In alternativa, il Master High-performance and Quantum Computing dell’Università di Bologna propone un approccio diverso sia per struttura che per obiettivi. Essendo un master di secondo livello, richiede già il possesso di una laurea magistrale e si configura come una specializzazione post-laurea, focalizzata su tematiche di frontiera come il quantum computing e l’integrazione con le tecnologie ad alte prestazioni. Questa scelta si adatta a chi già possiede una solida formazione di base e desidera rafforzare il proprio profilo con competenze specifiche e di nicchia, soprattutto nel campo emergente del calcolo quantistico. Il master, inoltre, si distingue per la modalità part-time, permettendo così anche a professionisti in attività di conciliare studio e lavoro. Il fatto che sia gratuito rappresenta un vantaggio significativo in termini di investimento economico, rendendolo accessibile a un pubblico più ampio e motivato dalla sola eccellenza scientifica. Il MasterIN Fingerprint Global Score, pari a 8.5, ne certifica la qualità e l’apprezzamento a livello internazionale.

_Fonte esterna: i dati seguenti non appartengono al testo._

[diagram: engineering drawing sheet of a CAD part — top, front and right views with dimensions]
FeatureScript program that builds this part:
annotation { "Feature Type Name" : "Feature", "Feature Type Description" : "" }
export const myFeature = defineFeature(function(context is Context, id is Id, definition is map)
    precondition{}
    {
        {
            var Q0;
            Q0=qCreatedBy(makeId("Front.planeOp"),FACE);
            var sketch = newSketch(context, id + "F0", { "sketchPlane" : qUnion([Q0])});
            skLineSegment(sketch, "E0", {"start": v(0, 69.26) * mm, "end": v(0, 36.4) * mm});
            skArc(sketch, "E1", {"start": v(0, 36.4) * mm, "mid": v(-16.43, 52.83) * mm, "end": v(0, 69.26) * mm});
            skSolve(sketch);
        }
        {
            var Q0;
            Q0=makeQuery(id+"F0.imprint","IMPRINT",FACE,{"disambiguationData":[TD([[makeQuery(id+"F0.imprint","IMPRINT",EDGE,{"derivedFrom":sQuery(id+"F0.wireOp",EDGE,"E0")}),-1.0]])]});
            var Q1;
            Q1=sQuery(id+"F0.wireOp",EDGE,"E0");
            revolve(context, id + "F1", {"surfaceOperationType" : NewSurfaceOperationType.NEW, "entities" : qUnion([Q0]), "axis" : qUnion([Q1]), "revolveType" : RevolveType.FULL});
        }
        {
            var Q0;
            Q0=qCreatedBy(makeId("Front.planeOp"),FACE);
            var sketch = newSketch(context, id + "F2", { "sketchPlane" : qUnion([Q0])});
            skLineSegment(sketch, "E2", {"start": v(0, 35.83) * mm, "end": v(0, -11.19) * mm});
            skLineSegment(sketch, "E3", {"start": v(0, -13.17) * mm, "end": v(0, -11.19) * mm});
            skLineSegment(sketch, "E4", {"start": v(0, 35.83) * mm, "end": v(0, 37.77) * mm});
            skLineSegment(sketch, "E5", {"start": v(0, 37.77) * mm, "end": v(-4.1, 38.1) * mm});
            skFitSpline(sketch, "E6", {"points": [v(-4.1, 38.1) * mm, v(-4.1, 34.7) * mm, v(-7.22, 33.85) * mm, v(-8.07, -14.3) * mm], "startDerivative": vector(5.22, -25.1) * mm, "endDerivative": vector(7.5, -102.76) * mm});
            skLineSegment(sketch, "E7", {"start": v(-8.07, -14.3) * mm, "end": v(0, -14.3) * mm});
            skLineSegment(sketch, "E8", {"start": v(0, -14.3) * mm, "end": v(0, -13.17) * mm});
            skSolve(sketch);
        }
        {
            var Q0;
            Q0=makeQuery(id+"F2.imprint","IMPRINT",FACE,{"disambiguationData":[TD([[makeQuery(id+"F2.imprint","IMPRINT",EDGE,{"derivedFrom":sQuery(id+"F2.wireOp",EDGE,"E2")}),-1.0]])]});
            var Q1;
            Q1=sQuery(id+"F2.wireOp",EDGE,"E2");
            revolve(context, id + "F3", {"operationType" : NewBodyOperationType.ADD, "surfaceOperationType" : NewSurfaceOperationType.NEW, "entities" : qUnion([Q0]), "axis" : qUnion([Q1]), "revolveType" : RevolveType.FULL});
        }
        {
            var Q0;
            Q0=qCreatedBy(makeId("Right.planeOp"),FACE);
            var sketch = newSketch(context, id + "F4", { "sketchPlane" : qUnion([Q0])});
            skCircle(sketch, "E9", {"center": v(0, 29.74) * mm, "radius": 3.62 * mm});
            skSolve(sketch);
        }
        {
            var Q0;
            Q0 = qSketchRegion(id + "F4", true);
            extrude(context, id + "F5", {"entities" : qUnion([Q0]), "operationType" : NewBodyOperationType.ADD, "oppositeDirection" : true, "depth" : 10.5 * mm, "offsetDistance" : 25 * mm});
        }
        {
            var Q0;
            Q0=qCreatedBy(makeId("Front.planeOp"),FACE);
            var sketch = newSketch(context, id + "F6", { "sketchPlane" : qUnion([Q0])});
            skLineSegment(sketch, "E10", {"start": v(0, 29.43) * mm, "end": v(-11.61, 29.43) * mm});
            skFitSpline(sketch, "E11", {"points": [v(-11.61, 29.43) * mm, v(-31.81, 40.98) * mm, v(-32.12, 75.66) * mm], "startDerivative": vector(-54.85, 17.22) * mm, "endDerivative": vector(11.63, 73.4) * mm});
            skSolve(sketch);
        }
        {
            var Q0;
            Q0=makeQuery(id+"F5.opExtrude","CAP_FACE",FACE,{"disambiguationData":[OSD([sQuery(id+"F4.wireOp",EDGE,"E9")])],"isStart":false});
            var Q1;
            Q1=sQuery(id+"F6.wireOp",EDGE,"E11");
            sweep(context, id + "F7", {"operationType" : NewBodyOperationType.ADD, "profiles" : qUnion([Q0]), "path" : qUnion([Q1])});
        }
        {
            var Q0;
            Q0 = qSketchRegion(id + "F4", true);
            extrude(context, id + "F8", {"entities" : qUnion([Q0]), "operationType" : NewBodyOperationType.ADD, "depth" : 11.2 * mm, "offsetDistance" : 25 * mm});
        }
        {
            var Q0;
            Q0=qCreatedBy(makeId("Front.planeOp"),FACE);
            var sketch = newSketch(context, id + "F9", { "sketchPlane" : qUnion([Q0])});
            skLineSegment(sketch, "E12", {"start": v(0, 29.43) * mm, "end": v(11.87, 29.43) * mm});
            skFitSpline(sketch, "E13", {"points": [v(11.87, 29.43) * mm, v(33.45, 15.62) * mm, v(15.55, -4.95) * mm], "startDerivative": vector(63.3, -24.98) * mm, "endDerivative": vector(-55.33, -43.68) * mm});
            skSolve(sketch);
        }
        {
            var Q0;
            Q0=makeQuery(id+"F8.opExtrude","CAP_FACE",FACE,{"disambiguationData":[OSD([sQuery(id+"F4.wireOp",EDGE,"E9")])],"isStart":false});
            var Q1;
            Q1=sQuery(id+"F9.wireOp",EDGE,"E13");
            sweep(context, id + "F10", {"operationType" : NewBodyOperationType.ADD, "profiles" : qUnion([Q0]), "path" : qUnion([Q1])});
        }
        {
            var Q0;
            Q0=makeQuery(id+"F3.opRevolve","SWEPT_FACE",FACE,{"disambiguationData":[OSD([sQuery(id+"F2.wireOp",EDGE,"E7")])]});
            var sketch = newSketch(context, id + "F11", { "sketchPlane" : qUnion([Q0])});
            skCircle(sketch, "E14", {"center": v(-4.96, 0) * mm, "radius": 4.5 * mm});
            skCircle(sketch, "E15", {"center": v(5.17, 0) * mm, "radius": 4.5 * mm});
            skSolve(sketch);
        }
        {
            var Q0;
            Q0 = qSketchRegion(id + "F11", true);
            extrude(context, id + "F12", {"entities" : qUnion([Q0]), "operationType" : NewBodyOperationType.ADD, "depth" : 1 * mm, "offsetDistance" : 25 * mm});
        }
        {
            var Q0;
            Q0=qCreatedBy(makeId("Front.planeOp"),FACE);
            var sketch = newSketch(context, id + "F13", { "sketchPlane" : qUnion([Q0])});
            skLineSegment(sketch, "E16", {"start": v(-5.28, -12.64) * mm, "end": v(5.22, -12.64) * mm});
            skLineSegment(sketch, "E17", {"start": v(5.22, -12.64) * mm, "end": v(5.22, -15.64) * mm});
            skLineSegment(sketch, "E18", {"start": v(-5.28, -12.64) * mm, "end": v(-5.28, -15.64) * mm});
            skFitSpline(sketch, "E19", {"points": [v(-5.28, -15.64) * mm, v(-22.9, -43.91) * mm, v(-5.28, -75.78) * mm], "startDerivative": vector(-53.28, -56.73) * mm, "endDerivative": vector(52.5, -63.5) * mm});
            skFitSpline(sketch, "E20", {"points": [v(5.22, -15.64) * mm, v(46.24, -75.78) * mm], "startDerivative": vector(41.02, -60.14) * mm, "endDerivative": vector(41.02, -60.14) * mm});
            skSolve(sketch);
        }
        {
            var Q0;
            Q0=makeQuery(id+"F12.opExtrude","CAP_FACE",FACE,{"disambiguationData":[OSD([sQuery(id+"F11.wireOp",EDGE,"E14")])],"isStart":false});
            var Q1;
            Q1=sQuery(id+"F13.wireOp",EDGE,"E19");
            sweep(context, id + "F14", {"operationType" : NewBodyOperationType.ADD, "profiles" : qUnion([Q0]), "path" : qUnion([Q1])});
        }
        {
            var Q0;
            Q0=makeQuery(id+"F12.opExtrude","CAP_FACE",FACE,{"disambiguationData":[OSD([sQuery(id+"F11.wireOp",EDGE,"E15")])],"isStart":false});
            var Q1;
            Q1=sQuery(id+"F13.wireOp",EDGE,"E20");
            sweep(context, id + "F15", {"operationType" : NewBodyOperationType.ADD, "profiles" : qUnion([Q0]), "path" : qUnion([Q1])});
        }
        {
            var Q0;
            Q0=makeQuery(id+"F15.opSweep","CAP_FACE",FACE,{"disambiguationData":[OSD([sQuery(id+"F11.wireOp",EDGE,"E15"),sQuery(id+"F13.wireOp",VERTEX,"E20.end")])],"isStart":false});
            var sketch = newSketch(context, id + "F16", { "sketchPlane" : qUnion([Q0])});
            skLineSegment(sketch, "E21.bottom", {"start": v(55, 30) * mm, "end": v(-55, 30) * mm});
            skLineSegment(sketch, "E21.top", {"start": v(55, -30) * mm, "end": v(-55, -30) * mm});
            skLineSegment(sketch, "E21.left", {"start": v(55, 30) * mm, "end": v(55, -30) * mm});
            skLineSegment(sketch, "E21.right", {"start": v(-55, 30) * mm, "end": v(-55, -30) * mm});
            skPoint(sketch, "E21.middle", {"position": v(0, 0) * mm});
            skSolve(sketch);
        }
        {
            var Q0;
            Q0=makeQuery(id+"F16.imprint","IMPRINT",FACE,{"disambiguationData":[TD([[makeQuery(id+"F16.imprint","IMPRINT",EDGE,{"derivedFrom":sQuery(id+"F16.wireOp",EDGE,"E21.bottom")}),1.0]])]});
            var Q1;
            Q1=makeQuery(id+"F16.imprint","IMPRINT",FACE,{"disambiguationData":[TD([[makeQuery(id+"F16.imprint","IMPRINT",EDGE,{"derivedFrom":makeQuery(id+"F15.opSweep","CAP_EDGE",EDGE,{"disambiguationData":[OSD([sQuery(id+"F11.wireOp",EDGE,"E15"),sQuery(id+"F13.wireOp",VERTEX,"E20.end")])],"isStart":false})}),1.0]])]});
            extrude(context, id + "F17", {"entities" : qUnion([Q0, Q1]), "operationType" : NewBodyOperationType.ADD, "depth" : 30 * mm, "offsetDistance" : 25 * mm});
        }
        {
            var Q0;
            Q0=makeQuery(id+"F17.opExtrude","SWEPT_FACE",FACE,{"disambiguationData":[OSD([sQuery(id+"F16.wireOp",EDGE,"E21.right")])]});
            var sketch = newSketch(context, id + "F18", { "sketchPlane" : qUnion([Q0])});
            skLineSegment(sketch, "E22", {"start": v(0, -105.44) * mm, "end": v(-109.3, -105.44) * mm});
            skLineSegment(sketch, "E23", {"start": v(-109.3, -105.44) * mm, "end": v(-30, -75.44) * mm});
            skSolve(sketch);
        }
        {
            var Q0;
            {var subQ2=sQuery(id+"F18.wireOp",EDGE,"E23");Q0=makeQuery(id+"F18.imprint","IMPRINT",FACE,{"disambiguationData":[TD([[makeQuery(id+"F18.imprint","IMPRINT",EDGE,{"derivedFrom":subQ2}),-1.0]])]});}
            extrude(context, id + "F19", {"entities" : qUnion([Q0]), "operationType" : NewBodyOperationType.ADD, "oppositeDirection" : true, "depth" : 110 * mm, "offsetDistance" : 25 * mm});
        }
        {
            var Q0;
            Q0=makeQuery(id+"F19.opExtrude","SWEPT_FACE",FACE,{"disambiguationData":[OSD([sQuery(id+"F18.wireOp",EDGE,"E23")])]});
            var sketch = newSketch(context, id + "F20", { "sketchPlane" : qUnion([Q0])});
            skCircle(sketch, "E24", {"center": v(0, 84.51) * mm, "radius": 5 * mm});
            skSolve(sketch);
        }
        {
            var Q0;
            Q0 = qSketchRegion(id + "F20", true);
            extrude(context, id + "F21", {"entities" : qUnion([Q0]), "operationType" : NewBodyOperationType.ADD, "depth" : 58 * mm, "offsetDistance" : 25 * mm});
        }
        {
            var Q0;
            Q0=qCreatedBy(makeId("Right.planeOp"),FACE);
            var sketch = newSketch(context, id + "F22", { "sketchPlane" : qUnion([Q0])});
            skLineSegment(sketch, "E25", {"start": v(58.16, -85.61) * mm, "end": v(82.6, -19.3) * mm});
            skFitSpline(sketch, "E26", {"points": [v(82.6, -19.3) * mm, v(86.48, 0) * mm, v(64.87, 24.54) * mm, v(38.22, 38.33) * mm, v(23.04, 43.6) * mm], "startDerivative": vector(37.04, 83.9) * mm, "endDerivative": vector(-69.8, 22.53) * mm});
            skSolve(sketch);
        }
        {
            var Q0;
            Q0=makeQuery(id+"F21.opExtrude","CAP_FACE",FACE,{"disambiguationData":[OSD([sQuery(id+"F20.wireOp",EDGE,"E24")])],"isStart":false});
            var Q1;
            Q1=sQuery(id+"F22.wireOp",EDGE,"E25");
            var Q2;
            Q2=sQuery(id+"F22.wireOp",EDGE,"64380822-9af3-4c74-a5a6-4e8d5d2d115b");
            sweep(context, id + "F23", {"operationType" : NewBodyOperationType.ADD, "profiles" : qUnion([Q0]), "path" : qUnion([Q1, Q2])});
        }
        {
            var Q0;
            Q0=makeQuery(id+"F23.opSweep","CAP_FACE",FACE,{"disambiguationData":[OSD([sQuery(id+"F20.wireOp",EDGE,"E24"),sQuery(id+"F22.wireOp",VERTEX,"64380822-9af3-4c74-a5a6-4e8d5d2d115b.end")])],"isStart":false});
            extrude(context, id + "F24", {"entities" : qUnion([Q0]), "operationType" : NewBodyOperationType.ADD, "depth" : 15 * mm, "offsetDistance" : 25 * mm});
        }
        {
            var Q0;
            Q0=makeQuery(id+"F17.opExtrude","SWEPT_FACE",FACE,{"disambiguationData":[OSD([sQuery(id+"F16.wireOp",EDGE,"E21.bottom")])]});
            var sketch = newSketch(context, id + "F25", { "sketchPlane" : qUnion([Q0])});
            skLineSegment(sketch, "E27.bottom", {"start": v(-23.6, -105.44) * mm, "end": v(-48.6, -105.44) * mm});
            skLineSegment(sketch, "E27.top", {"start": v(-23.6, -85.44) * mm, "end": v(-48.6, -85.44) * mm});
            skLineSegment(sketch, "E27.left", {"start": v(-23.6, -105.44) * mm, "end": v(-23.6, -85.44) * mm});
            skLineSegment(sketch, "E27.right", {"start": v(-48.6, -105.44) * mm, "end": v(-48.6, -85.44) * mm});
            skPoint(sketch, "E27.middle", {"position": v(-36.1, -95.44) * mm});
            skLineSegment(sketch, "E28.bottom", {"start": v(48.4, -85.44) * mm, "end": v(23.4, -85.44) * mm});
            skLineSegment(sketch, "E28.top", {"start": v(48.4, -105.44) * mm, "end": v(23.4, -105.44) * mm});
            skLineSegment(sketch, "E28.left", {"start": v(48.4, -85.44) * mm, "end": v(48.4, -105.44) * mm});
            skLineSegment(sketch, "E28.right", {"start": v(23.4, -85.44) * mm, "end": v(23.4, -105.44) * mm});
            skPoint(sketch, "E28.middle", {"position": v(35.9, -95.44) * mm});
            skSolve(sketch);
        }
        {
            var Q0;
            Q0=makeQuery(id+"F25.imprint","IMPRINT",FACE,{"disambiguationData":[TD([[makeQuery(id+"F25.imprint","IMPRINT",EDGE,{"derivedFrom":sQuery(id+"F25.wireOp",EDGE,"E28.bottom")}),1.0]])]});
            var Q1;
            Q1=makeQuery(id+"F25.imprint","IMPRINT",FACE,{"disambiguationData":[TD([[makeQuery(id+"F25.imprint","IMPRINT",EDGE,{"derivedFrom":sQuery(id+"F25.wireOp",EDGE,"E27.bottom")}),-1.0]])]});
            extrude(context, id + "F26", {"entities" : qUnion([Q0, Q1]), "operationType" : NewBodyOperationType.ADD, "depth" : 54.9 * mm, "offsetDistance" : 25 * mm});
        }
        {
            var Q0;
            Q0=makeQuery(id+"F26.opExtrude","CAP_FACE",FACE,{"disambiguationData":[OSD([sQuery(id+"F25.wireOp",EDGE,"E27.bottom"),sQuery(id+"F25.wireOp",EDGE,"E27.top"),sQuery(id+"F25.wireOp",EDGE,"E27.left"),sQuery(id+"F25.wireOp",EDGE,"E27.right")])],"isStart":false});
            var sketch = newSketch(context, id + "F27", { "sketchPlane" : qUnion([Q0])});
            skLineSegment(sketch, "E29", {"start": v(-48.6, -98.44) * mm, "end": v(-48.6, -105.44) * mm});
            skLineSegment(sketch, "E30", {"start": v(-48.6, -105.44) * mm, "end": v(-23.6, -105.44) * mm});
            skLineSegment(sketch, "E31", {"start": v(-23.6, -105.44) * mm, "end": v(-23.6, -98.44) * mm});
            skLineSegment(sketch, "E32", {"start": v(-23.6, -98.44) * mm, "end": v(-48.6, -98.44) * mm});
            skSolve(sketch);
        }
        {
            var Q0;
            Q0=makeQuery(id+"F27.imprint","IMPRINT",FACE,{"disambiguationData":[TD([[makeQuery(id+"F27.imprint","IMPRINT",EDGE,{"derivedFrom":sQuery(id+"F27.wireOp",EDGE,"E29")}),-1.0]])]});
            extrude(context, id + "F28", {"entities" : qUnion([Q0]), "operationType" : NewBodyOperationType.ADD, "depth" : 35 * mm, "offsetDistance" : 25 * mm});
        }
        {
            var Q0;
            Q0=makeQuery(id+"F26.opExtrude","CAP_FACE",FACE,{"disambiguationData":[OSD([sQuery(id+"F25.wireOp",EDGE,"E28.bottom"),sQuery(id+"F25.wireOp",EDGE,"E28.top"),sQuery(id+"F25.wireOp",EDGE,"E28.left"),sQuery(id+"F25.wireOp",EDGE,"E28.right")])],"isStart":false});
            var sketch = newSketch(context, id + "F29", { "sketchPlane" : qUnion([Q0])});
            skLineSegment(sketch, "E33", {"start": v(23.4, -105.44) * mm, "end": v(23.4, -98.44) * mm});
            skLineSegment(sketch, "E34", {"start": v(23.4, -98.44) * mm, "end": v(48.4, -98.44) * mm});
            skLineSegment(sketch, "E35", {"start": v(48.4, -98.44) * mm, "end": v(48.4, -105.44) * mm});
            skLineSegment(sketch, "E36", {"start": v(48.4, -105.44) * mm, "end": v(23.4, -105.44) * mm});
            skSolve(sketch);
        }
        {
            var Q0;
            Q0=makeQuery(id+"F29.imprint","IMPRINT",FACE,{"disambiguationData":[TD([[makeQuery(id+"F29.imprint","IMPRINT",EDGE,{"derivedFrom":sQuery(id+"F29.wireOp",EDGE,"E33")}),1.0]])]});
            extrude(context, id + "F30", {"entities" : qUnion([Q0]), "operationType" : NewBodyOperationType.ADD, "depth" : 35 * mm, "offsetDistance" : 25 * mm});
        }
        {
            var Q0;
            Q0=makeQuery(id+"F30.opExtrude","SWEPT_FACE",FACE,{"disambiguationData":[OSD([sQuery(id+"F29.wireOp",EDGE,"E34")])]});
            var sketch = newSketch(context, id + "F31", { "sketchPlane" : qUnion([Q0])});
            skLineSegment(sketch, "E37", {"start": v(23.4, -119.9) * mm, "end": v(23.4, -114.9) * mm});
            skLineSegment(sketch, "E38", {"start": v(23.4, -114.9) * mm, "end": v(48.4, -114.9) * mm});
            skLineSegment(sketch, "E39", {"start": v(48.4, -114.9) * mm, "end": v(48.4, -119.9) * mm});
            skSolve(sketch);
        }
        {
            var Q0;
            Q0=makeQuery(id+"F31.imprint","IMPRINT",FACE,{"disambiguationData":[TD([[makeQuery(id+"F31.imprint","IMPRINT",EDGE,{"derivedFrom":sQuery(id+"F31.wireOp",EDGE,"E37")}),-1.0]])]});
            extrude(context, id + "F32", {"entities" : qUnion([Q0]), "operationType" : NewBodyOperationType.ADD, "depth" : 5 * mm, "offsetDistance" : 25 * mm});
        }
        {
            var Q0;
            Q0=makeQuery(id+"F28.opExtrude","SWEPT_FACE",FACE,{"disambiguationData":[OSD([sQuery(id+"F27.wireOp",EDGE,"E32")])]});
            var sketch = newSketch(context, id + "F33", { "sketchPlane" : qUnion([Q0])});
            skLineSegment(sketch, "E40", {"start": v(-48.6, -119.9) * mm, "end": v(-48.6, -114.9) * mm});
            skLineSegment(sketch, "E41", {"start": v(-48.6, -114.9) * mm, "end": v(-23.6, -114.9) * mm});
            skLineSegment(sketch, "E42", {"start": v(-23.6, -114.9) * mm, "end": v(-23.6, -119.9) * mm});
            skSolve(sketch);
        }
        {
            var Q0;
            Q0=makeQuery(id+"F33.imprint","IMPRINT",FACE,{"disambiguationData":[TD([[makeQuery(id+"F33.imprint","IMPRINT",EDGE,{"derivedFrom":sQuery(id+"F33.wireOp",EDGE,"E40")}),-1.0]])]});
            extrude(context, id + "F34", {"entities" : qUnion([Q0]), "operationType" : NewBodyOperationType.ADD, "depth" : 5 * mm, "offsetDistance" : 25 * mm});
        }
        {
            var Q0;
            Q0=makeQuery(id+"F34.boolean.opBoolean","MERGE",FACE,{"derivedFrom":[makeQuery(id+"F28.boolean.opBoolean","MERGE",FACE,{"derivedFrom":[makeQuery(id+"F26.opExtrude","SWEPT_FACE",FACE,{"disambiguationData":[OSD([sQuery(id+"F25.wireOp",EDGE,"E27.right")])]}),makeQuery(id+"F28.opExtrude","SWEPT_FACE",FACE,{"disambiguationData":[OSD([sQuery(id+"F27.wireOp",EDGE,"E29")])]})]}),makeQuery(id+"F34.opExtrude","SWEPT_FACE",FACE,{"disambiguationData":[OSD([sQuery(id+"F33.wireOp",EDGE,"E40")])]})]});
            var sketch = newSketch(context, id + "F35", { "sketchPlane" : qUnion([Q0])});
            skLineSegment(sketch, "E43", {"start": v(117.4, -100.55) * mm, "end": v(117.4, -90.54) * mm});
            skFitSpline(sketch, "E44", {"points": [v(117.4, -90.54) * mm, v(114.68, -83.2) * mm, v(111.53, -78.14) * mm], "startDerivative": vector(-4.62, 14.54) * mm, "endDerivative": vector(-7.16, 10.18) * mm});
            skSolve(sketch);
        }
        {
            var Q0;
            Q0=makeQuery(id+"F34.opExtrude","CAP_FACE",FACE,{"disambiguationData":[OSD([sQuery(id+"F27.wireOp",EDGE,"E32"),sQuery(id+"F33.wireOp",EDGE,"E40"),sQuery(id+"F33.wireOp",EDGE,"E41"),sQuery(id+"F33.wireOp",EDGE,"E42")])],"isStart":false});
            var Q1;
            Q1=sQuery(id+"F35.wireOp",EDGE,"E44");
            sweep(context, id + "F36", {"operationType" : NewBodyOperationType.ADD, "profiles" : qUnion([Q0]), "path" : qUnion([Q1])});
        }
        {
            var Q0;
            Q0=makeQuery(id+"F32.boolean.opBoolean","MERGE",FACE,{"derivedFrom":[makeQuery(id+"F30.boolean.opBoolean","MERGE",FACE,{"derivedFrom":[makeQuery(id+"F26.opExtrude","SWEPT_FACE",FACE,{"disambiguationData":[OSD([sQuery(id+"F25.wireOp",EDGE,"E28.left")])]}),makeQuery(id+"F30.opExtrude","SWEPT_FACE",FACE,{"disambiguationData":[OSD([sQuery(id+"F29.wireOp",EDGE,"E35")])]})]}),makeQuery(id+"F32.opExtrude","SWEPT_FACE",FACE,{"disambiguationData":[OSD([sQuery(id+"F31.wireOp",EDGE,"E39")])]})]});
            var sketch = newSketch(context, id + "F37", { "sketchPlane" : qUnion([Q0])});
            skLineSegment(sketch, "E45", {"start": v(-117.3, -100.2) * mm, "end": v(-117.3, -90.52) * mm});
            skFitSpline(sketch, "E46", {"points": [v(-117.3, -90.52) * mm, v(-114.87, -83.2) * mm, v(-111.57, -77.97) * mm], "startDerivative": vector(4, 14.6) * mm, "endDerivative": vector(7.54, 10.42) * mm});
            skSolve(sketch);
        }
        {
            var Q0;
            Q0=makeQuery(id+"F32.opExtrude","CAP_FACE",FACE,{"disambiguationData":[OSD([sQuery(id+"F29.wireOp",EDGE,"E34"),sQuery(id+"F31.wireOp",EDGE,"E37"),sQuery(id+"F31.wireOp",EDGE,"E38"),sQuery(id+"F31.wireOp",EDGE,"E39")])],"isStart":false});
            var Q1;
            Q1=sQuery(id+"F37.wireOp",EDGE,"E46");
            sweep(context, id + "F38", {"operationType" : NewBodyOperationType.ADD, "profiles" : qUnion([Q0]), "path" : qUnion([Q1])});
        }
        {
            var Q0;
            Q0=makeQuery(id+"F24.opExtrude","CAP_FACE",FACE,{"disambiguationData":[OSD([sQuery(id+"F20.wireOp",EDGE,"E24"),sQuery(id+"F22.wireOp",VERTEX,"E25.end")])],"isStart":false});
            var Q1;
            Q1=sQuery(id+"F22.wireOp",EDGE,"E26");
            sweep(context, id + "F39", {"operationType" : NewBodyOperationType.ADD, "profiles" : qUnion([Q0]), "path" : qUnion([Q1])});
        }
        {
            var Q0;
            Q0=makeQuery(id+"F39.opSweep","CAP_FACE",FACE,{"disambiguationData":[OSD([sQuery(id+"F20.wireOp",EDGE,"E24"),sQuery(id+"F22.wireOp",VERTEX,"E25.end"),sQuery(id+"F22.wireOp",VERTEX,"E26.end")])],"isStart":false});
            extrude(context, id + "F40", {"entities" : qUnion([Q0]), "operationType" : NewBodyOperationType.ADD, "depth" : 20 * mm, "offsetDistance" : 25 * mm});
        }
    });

La scelta tra i due percorsi implica quindi un cambio di prospettiva sostanziale: la Laurea magistrale in High Performance Computing Engineering si rivolge a chi deve ancora consolidare le proprie basi e mira a una preparazione completa e spendibile in vari ambiti, mentre il Master High-performance and Quantum Computing rappresenta una tappa di perfezionamento per chi è già in possesso di un titolo avanzato e desidera collocarsi in un segmento altamente specializzato del mercato del lavoro o della ricerca. Inoltre, la differenza tra laurea magistrale e master di secondo livello determina anche una diversa spendibilità internazionale e una diversa apertura verso l’accesso a dottorati di ricerca o ruoli accademici. Infine, la modalità di erogazione e il vincolo della sede (Milano per il Politecnico, Bologna per l’Alma Mater) possono influenzare la scelta anche in base alle esigenze di mobilità e alle opportunità offerte dalle due città universitarie.